AS PART of the centenary celebrations of composer Stephen Dodgson, who died in 2013, the Outcry Ensemble, conducted by James Henshaw, performed his Te Deum with Exhortations from the Martyrs in a concert “Music for a Great City — A Feast Fit for a City” in St John’s, Smith Square, in London, last month.
The work is unusual in combining the traditional Latin text with extracts from Foxe’s “Book of Martyrs”: four touching prayers and entreaties from Tudor martyrs written just before their deaths, sung here by the Pegasus Choir and English Voices.
The work bears many of Dodgson’s compositional hallmarks: fretful harmonies and rhythms switch suddenly to boisterous, playful moments. He juxtaposes strings, woodwind, and trumpets as distinct families, and plays with instrumental textures. He also, unusually, expands the orchestral sound palette by introducing the organ. What renders the work particularly attractive are the changing moods, and the quality of the word setting.

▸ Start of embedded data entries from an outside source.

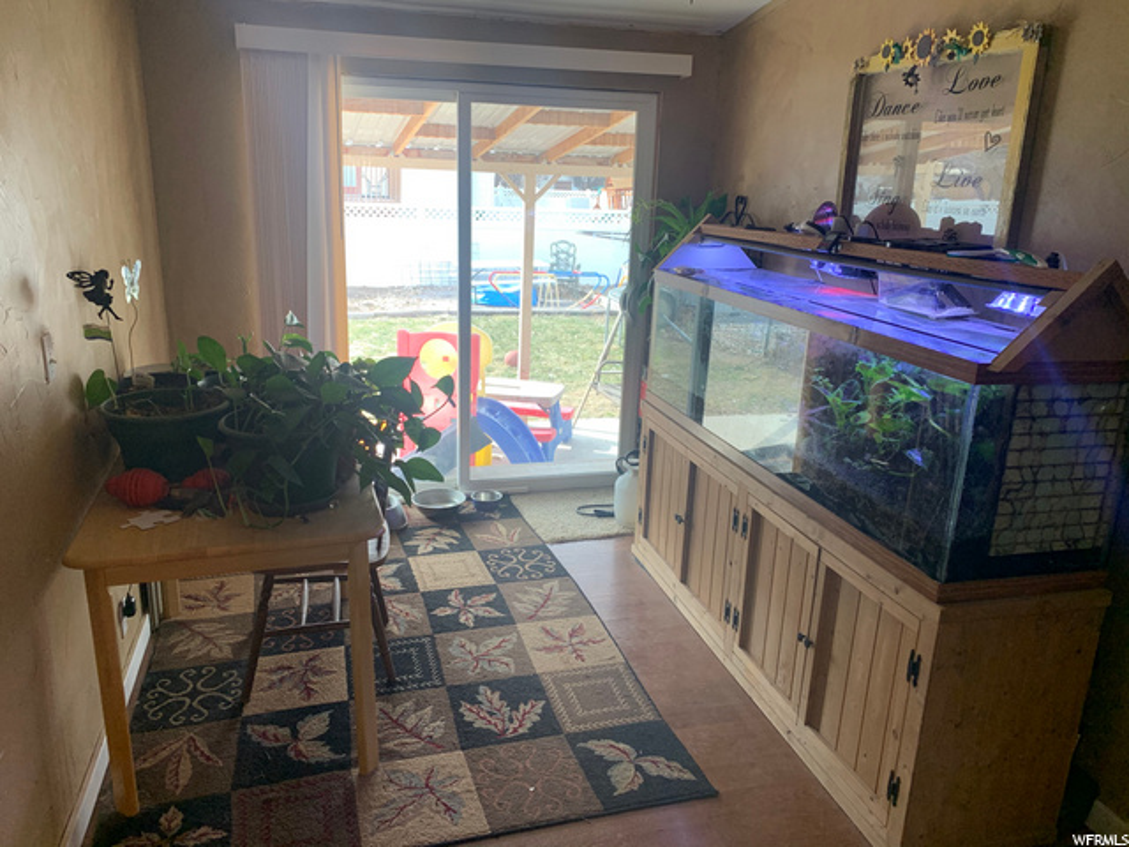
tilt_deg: -15.5
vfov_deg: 53.1
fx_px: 848
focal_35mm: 26
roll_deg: -2.4
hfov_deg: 67.3
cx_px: 564
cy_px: 424
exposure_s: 1/121
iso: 80
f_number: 1.8
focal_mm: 4.25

Like Charpentier before him, Dodgson starts with dramatic trumpet and timpani, and an opening choir full-throatedly repeating “Laudamus!”, which subsides via exquisitely rendered solos for flute, oboe, and cello, into George Marsh’s 1555 exhortation to listen to God’s word, poignantly sung by the baritone Nicholas Mogg against the open fifths of the women’s voices over a double-bass pedal, leading to a solemn chorus of “Te gloriosus”.
The second part began with a triumphant “Tu Rex gloriae”, from choir and solo trumpet, before the soprano Rebecca Hardwick duetted sweetly with violin over soft chorus in Anne Askew’s (1546) affirmation of forgiveness, and the chorus begged with uncertain D-major/F-major clashes to be numbered with the saints in glory.
In the work’s climax, the bass and tenor Jonah Halton movingly juxtaposed Bishop John Hooper’s (1555) exhortation for steadfastness of faith under trial with the choir’s “Salvum fac populum tuum”. As the mood shifts to darkness, the chorus sings its only English text in sotto voce unison. A chaotic woodwind and trumpet passage then heralds their joyous “Per singulos dies”, before they and the timpani subside into funereal repeated Ds.
Part 3 begins with a fluttering flute. The soloists take up the Latin text for the first time, choir, soprano, and tenor echoing each other with “Miserere nostri, Domine”. The bass soloist’s solemn rendition of Thomas Bilney’s (1531) text likening death to a sailor setting out, is echoed in the chorus’s last prolonged “In te Domine speravi”.
The concert finished with Walton’s mighty Belshazzar’s Feast, in which the two choirs backed the bass soloist with ringing clarity and fine dramatic sense. We really felt the terror of the writing on the wall.